Who happens to be sharing their love with us this time? None other than Thai Nakorn (http://www.thainakorndavis.com/), a little restaurant attached to Regal Cinema in Davis, Calif. Just screams “date night!” doesn’t it? (Fellas, this would be the ‘dropping hints’ portion of this article).
Now, let’s discuss the deliciousness that is this curry. The red variety tends to be higher up on the spice chart, so if you are faint of heart, a better option would be to go with the green or yellow curry or the pa-nang varieties, which happen to be much milder in flavor. Now, if you’re not afraid to take a trip to flavor town, then we’re about to have a serious foodie discussion.
Heat punch aside, the red curry at Thai Nakorn is the perfect balance of the three S’s: sweet, savory and spicy.
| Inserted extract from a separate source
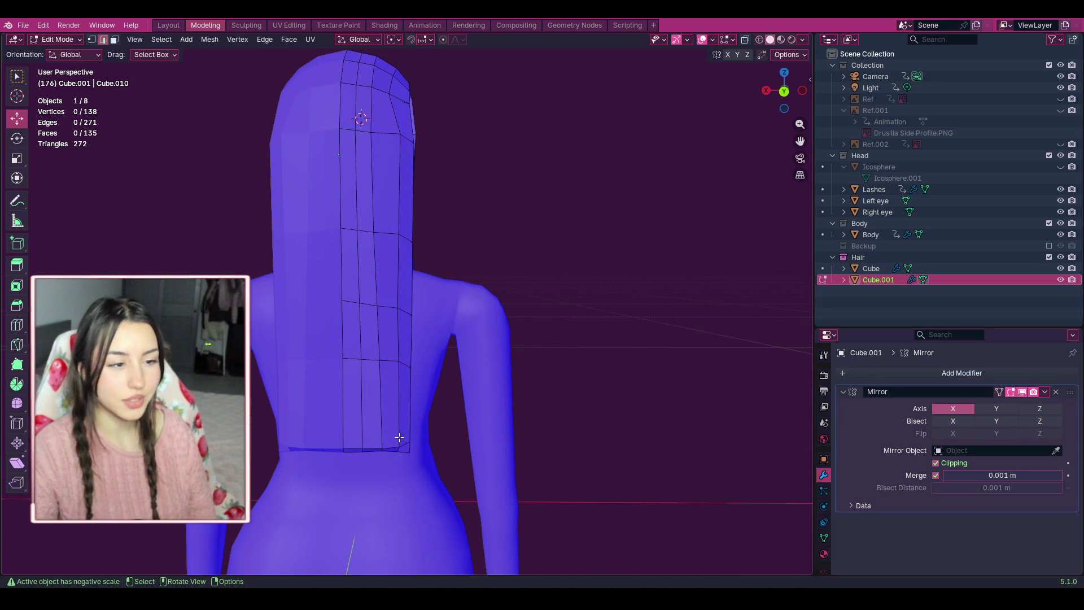
middle_click_drag(429, 429, 401, 485)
The ground chili paste packs a wallop that doesn’t hit you until it judo chops the back of your throat, adding a certain indiscernible textural grittiness to the dish that is almost completely masked by the smooth mouth-coating creaminess of the coconut milk.
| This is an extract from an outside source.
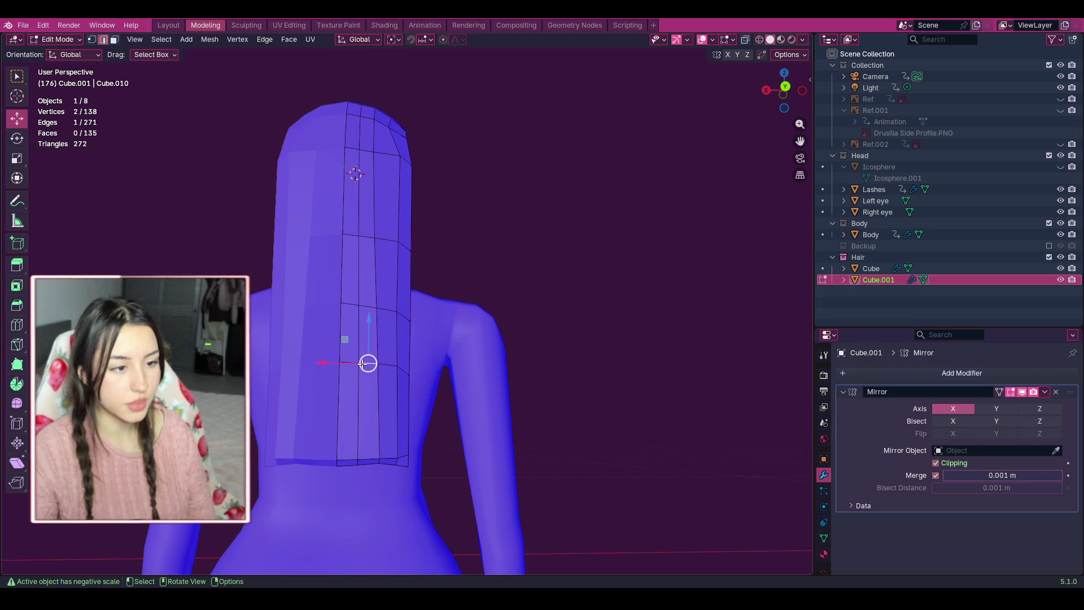
In vertex select mode, nudge the left-column hair vertices slightly inward from top to bottom.
key("1")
One of the great cooking mediums, coconut milk is a staple in Thai cuisine. It carries any amalgamation of flavors well, not overpowering them and not being overpowered by them all at the same time.
In the case of our red pot of love, the coconut milk marries so perfectly with the Thai basil, another essential element in curry dishes, bringing out its sweetness and counterbalancing it perfectly with the ground chili paste.
The savory element makes its grand entrance through the other ingredients floating luxriously around the bowl: the crunchy julienned bamboo shoots, the tender peas (though those added a certain sweetness of their own) and the chicken, which absorbes every last bit of the creamy spicy coconut milk, becoming a flavor bomb in and of itself.
Not to fear, vegetarian friends! Tofu is always an option, be it steamed or fried, and acts much like the chicken in that it also absorbs all the flavors of the coconut milk.
Now, the proper way to eat is to pour some of the curry over the heart-shaped rice on your plate and consume accordingly, and wash it all down with a delectably caffeinated Thai iced tea. If you have left over broth, go ahead and eat it with the spoon provided, assuming you’re not afraid to take the heat head on.
Though, diving straight into the red hot pot of love does seem like a much better idea.